Effectiveness of varnish containing CPP and ACP in reducing depth of caries lesions around orthodontic brackets
Pithon MM, dos Santos MJ, Andrade CS, Leao Filho JC, Braz AK, de Araujo RE, et al. Effectiveness of varnish with CPP-ACP in prevention of caries lesions around orthodontic brackets: an OCT evaluation. Eur J Orthod 2014 July 4 [Epub ahead of print]

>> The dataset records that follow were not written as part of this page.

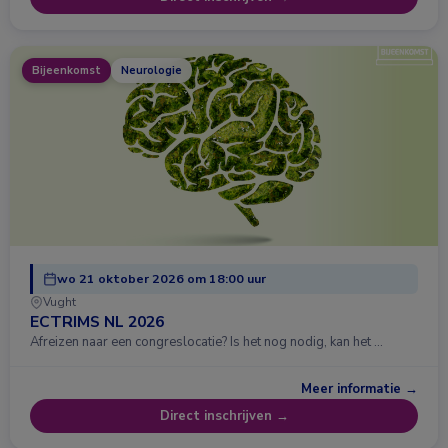
Bijeenkomst
Neurologie
wo 21 oktober 2026 om 18:00 uur
Vught
ECTRIMS NL 2026
Afreizen naar een congreslocatie? Is het nog nodig, kan het …
Meer informatie →
Direct inschrijven →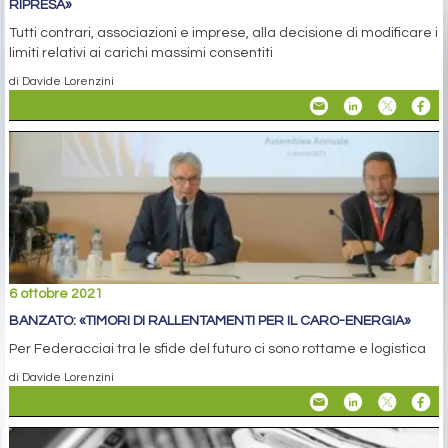
RIPRESA»
Tutti contrari, associazioni e imprese, alla decisione di modificare i
limiti relativi ai carichi massimi consentiti
di Davide Lorenzini
6 ottobre 2021
BANZATO: «TIMORI DI RALLENTAMENTI PER IL CARO-ENERGIA»
Per Federacciai tra le sfide del futuro ci sono rottame e logistica
di Davide Lorenzini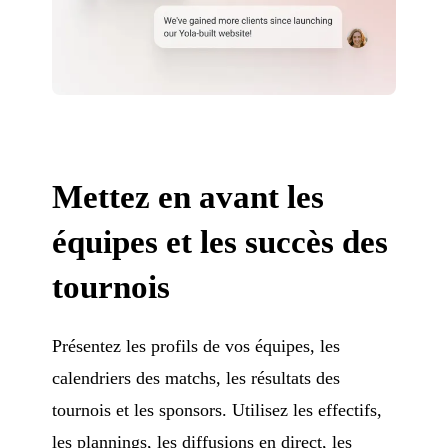
Mettez en avant les
équipes et les succès des
tournois
Présentez les profils de vos équipes, les
calendriers des matchs, les résultats des
tournois et les sponsors. Utilisez les effectifs,
les plannings, les diffusions en direct, les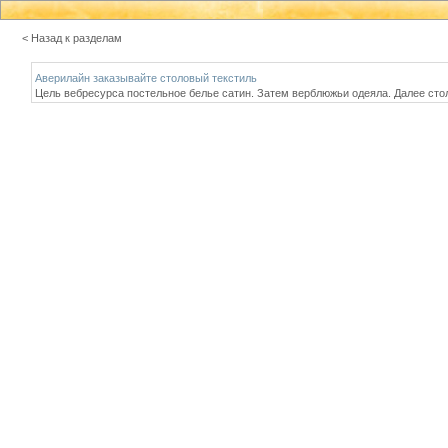
< Назад к разделам
Аверилайн заказывайте столовый текстиль
Цель вебресурса постельное белье сатин. Затем верблюжьи одеяла. Далее стол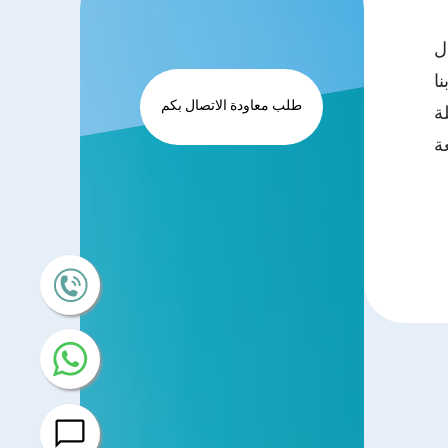
ل
نا
طلب معاودة الاتصال بكم
ة
ة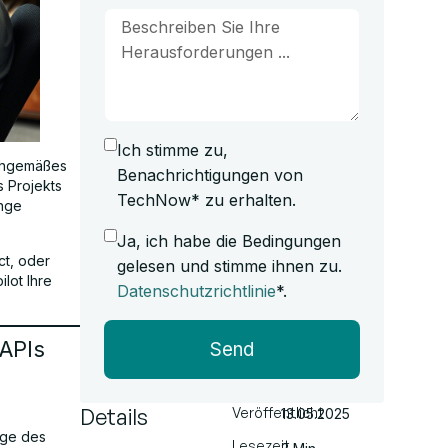
Ich stimme zu,
achgemäßes
Benachrichtigungen von
 Projekts
TechNow* zu erhalten.
inge
Ja, ich habe die Bedingungen
ct, oder
gelesen und stimme ihnen zu.
lot Ihre
Datenschutzrichtlinie
*.
APIs
Send
Details
Veröffentlicht
13.05.2025
age des
Lesezeit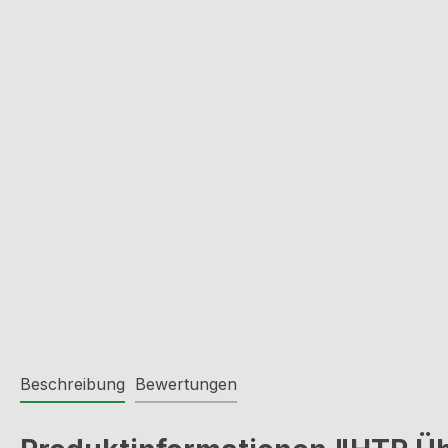
Beschreibung
Bewertungen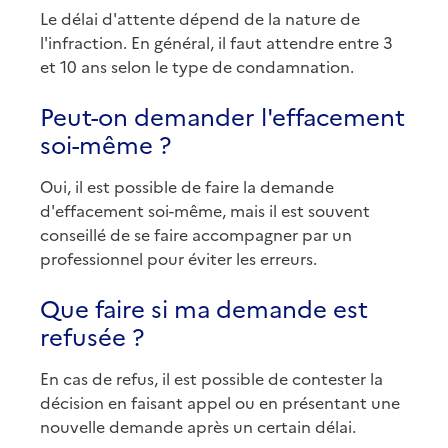
Le délai d'attente dépend de la nature de
l'infraction. En général, il faut attendre entre 3
et 10 ans selon le type de condamnation.
Peut-on demander l'effacement
soi-même ?
Oui, il est possible de faire la demande
d'effacement soi-même, mais il est souvent
conseillé de se faire accompagner par un
professionnel pour éviter les erreurs.
Que faire si ma demande est
refusée ?
En cas de refus, il est possible de contester la
décision en faisant appel ou en présentant une
nouvelle demande après un certain délai.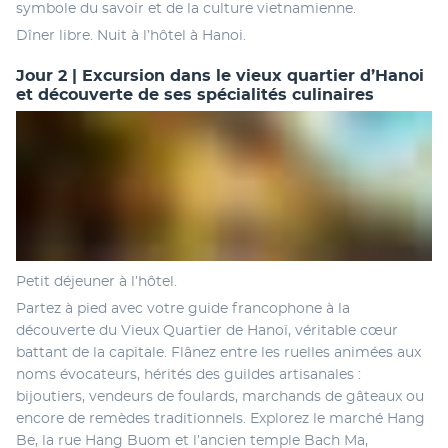
symbole du savoir et de la culture vietnamienne.
Dîner libre. Nuit à l’hôtel à Hanoi.
Jour 2 | Excursion dans le vieux quartier d’Hanoi
et découverte de ses spécialités culinaires
Petit déjeuner à l’hôtel.
Partez à pied avec votre guide francophone à la 
découverte du Vieux Quartier de Hanoï, véritable cœur 
battant de la capitale. Flânez entre les ruelles animées aux 
noms évocateurs, hérités des guildes artisanales : 
bijoutiers, vendeurs de foulards, marchands de gâteaux ou 
encore de remèdes traditionnels. Explorez le marché Hang 
Be, la rue Hang Buom et l’ancien temple Bach Ma, 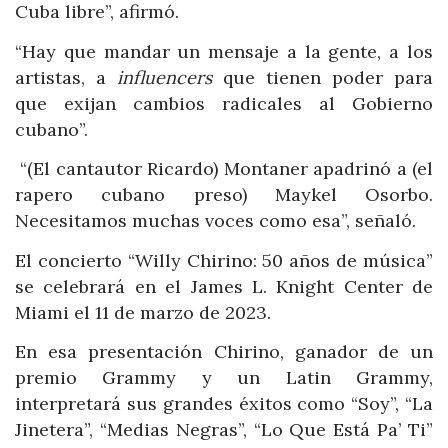
Cuba libre”, afirmó.
“Hay que mandar un mensaje a la gente, a los
artistas, a
influencers
que tienen poder para
que exijan cambios radicales al Gobierno
cubano”.
“(El cantautor Ricardo) Montaner apadrinó a (el
rapero cubano preso) Maykel Osorbo.
Necesitamos muchas voces como esa”, señaló.
El concierto “Willy Chirino: 50 años de música”
se celebrará en el James L. Knight Center de
Miami el 11 de marzo de 2023.
En esa presentación Chirino, ganador de un
premio Grammy y un Latin Grammy,
interpretará sus grandes éxitos como “Soy”, “La
Jinetera”, “Medias Negras”, “Lo Que Está Pa’ Ti”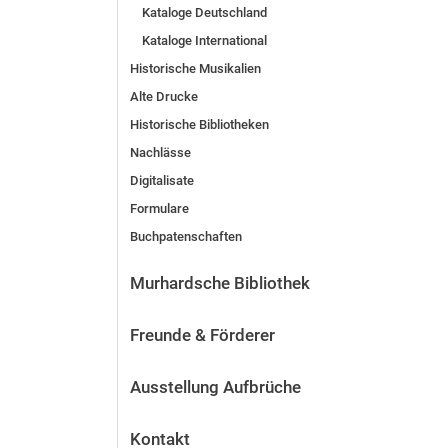
Kataloge Deutschland
Kataloge International
Historische Musikalien
Alte Drucke
Historische Bibliotheken
Nachlässe
Digitalisate
Formulare
Buchpatenschaften
Murhardsche Bibliothek
Freunde & Förderer
Ausstellung Aufbrüche
Kontakt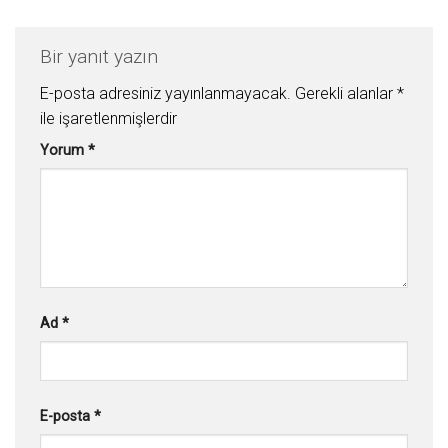
Bir yanıt yazın
E-posta adresiniz yayınlanmayacak.
Gerekli alanlar
*
ile işaretlenmişlerdir
Yorum
*
Ad
*
E-posta
*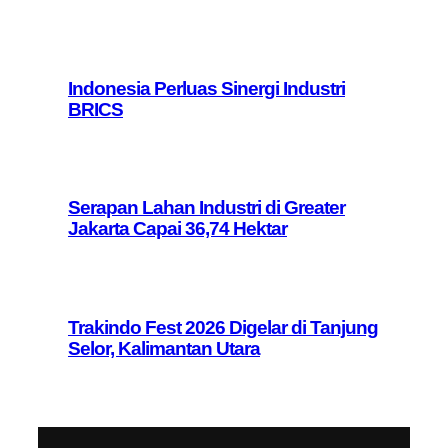
Indonesia Perluas Sinergi Industri
BRICS
Serapan Lahan Industri di Greater
Jakarta Capai 36,74 Hektar
Trakindo Fest 2026 Digelar di Tanjung
Selor, Kalimantan Utara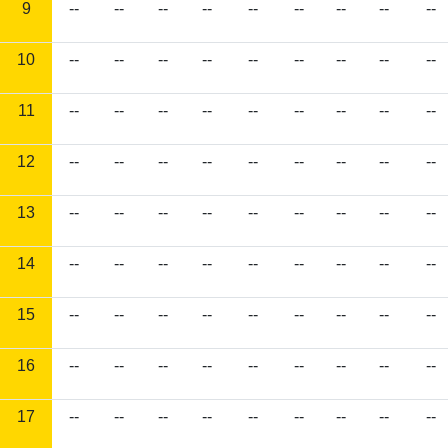
9
--
--
--
--
--
--
--
--
--
10
--
--
--
--
--
--
--
--
--
11
--
--
--
--
--
--
--
--
--
12
--
--
--
--
--
--
--
--
--
13
--
--
--
--
--
--
--
--
--
14
--
--
--
--
--
--
--
--
--
15
--
--
--
--
--
--
--
--
--
16
--
--
--
--
--
--
--
--
--
17
--
--
--
--
--
--
--
--
--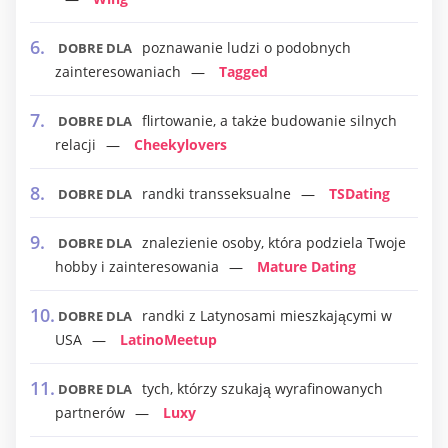
poznawanie ludzi o podobnych
DOBRE DLA
zainteresowaniach
Tagged
flirtowanie, a także budowanie silnych
DOBRE DLA
relacji
Cheekylovers
randki transseksualne
TSDating
DOBRE DLA
znalezienie osoby, która podziela Twoje
DOBRE DLA
hobby i zainteresowania
Mature Dating
randki z Latynosami mieszkającymi w
DOBRE DLA
USA
LatinoMeetup
tych, którzy szukają wyrafinowanych
DOBRE DLA
partnerów
Luxy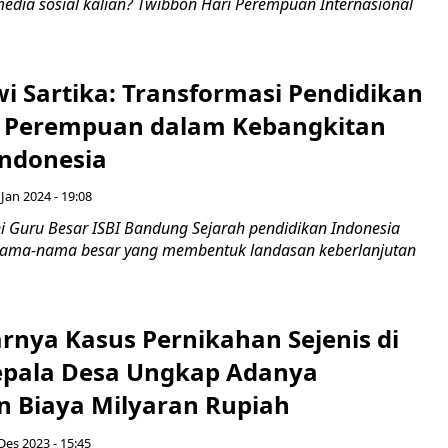
media sosial kalian? Twibbon Hari Perempuan Internasional
i Sartika: Transformasi Pendidikan
 Perempuan dalam Kebangkitan
Indonesia
Jan 2024 - 19:08
ni Guru Besar ISBI Bandung Sejarah pendidikan Indonesia
 nama-nama besar yang membentuk landasan keberlanjutan
rnya Kasus Pernikahan Sejenis di
Kepala Desa Ungkap Adanya
 Biaya Milyaran Rupiah
Des 2023 - 15:45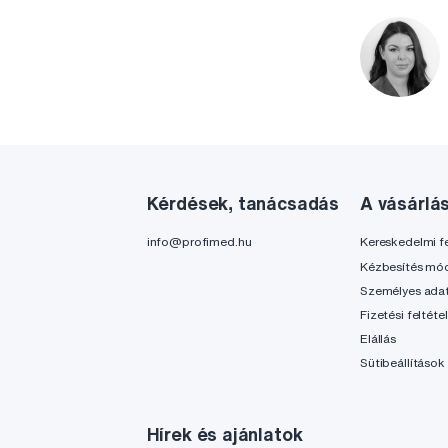
Kérdések, tanácsadás
A vásárlá
info@profimed.hu
Kereskedelmi fe
Kézbesítés mó
Személyes ada
Fizetési feltéte
Elállás
Sütibeállítások
Hírek és ajánlatok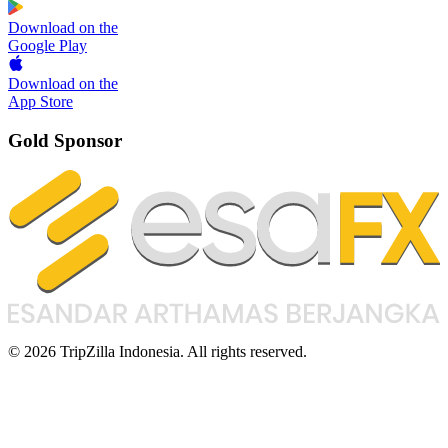
Download on the
Google Play
Download on the
App Store
Gold Sponsor
© 2026 TripZilla Indonesia. All rights reserved.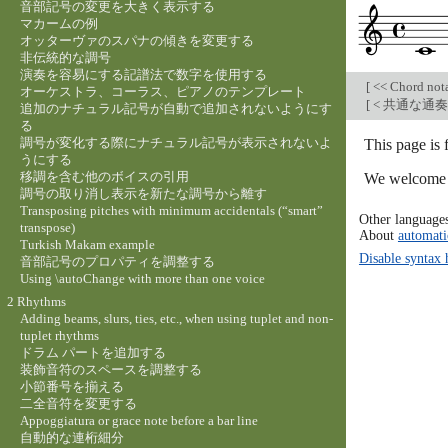
音部記号の変更を大きく表示する
マカームの例
オッターヴァのスパナの傾きを変更する
非伝統的な調号
演奏を容易にする記譜法で数字を使用する
[
<< Chord not
オーケストラ、コーラス、ピアノのテンプレート
[
< 共通な通
追加のナチュラル記号が自動で追加されないようにす
る
調号が変化する際にナチュラル記号が表示されないよ
This page is
うにする
移調を含む他のボイスの引用
We welcome y
調号の取り消し表示を新たな調号から離す
Transposing pitches with minimum accidentals (“smart”
Other language
transpose)
About
automati
Turkish Makam example
Disable syntax 
音部記号のプロパティを調整する
Using \autoChange with more than one voice
2 Rhythms
Adding beams, slurs, ties, etc., when using tuplet and non-
tuplet rhythms
ドラム パートを追加する
装飾音符のスペースを調整する
小節番号を揃える
二全音符を変更する
Appoggiatura or grace note before a bar line
自動的な連桁細分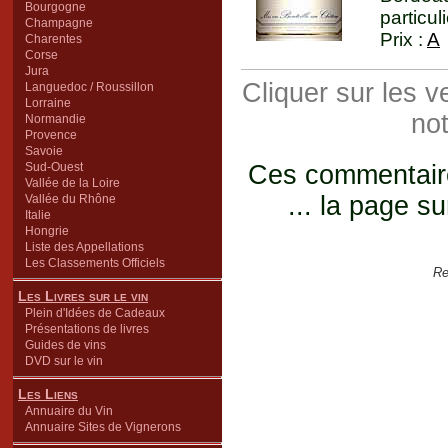
Bourgogne
particul
Champagne
Prix :
A
Charentes
Corse
Jura
Cliquer sur les 
Languedoc / Roussillon
Lorraine
not
Normandie
Provence
Savoie
Sud-Ouest
Ces commentaires
Vallée de la Loire
... la page su
Vallée du Rhône
Italie
Hongrie
Liste des Appellations
Les Classements Officiels
Re
Les Livres sur le vin
Plein d'Idées de Cadeaux
Présentations de livres
Guides de vins
DVD sur le vin
Les Liens
Annuaire du Vin
Annuaire Sites de Vignerons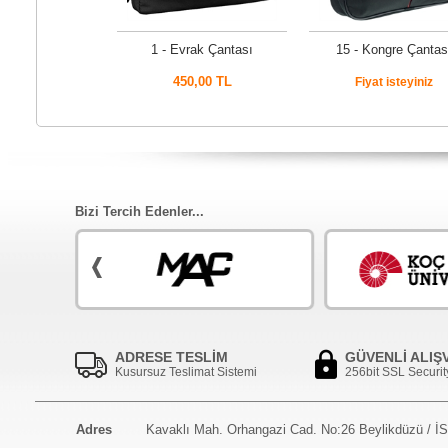
1 - Evrak Çantası
15 - Kongre Çantas
450,00 TL
Fiyat isteyiniz
Bizi Tercih Edenler...
ADRESE TESLİM
GÜVENLİ ALIŞ
Kusursuz Teslimat Sistemi
256bit SSL Securit
Adres
Kavaklı Mah. Orhangazi Cad. No:26 Beylikdüzü / 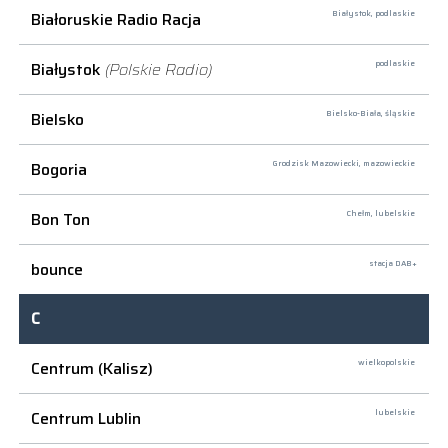
Białoruskie Radio Racja
Białystok,
podlaskie
Białystok
(Polskie Radio)
podlaskie
Bielsko
Bielsko-Biała,
śląskie
Bogoria
Grodzisk Mazowiecki,
mazowieckie
Bon Ton
Chełm,
lubelskie
bounce
stacja DAB+
C
Centrum (Kalisz)
wielkopolskie
Centrum Lublin
lubelskie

Poor oral hygiene has long been a problem in patients during orthodontic treatment. As a result of improper brushing and flossing, patients in braces can develop white spot lesions, which are areas of demineralized enamel. Casein phosphopeptide (CPP) and amorphous calcium phosphate (ACP) are substances used to help remineralize enamel and dentin. The authors tested the effectiveness of varnishes containing CPP and ACP in remineralizing white spot lesions. Orthodontic brackets were bonded to 120 bovine incisors. Duraphat and MI Varnish (containing CPP and ACP) were applied around the brackets according to the manufacturer’s directions. The samples were put into 8 groups: 1, control, brushing only; 2, control, brushing + mouthwash; 3, Duraphat varnish application only; 4, Duraphat + brushing; 5, Duraphat + brushing + mouthwash; 6, MI Varnish application; 7, MI Varnish + brushing; and 8, MI Varnish + brushing + mouthwash. The test specimens were stored in demineralizing saliva for 22 hours and then in remineralizing saliva for 2 hours. Optical coherence tomography was used to evaluate the enamel microstructure. The groups that received MI Varnish showed the lowest mean depth of the caries lesions. Duraphat varnish was not effective when combined with brushing only, but its potential to reduce white spot lesions was perceived when it was combined with brushing and mouthwash. This dependence was not noted with the MI Varnish. It was concluded that application of varnish containing CPP and ACP irrespective of the association with brushing and mouthwash reduced the depth of caries lesions.
Reviewed by Lori Tima
Wear resistance of vacuum-formed retainers
Raja TA, Littlewood SJ, Munyombwe T, Bubb NL. Wear resistance of four types of vacuum-formed retainer materials: a laboratory study. Angle Orthod 2014;84;656-64
Orthodontists have always sought ways to prevent relapse in postorthodontic treatment patients. Since their introduction, vacuum-formed retainers have become popular and are primarily made of 2 materials: polypropylene and polyethylene polymers. However, few studies have evaluated the resistance to wear of these materials. The authors of this study aimed to clarify which material was more resistant to simulated wear. One hundred four samples were divided into 4 groups: Essix C+, Essix ACE, Duran, and Tru-Tain. All samples were polyethylene copolymers except for the Essix C+ group, which was a polypropylene polymer. They were vacuum formed according to the manufacturer’s guidelines and subjected to 1000 cycles of wear simulation. A wear simulation machine was custom built to antagonize each specimen with spheres of steatite. Evaluation was carried out by using noncontact, 3-dimensional surface profilometry to determine the wear depth of each material. It was found that Essix ACE was the most resistant to wear, followed by the Duran group, the Tru-Tain group, and the Essix C+ group. Essix ACE had significantly less wear than did the Tru-Tain group, but the difference between the Duran and Tru-Tain groups was not statistically significant. It was concluded that, as a group of materials, polyethylene copolymers significantly outperformed the polypropylene materials in wear resistance. In addition, polyethylene materials have superior esthetics, since they are transparent. Although polyethylene copolymers appear to be a superior material, it is prudent to evaluate them with caution because wear is a result of many factors such as abrasion, adhesive effects of the contacting surfaces, fatigue, and corrosive effects that can hinder cross-investigation reliability.